McWhirter was an all-round athlete and represented Scotland at running during the 1950s. He and his brother became sports journalists in 1950. In 1951 they published Get to Your Marks and later in 1951 they founded an agency to provide facts and figures to Fleet Street, setting out, in Norris McWhirter's words: "to supply facts and figures to newspapers, yearbooks, encyclopedias, and advertisers". At the same time he became a founding member of the Association of Track and Field Statisticians.

McWhirter came to public attention while working for the BBC as a sports commentator. On 6 May 1954, he kept the time when Roger Bannister ran the first sub four minute mile. After the race, he began his announcement:

As a result of Event Four, the one mile, the winner was R.G. Bannister of Exeter and Merton Colleges, in a time which, subject to ratification, is a track record, an English native record, a United Kingdom record, a European record, in a time of three minutes...

....at which the rest of McWhirter's announcement was drowned out in the enthusiastic uproar.

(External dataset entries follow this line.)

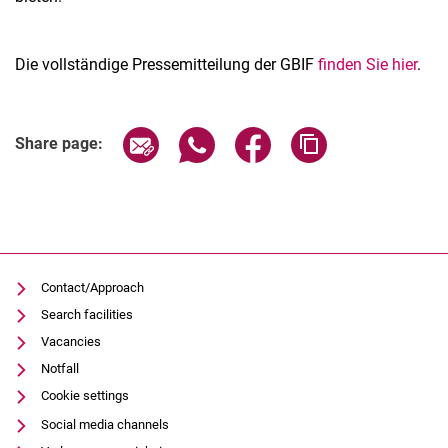
Die vollständige Pressemitteilung der GBIF
finden Sie hier
.
Share page via email
Share page via WhatsApp (extern
Share page via Facebook 
Copy page addres
Share page:
Contact/Approach
Search facilities
Vacancies
Notfall
Cookie settings
Social media channels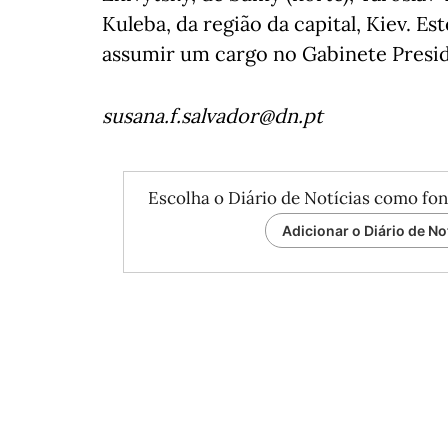
Kuleba, da região da capital, Kiev. Es
assumir um cargo no Gabinete Presid
susana.f.salvador@dn.pt
Escolha o Diário de Notícias como fon
Adicionar o Diário de No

One of the athletes covered was runner Christopher Chataway, the employee at Guinness who recommended them to Sir Hugh Beaver. After an interview in which the Guinness directors enjoyed testing the twins' knowledge of records and unusual facts, the brothers agreed to start work on the book that became The Guinness Book of Records in 1954. In August 1955 the first slim green volume - 198 pages long - was at the bookstalls, and in four more months it was England's No. 1 nonfiction best-seller.

In 1954, the McWhirter brothers sued Daily Mail sports writer J. L. Manning for his critical piece about non-journalist (i.e. not members of the National Union of Journalists) sports writers. The McWhirters were awarded £300 in damages.

McWhirter was also part of the BBC commentary team for their Olympic Games coverage between 1960 and 1976.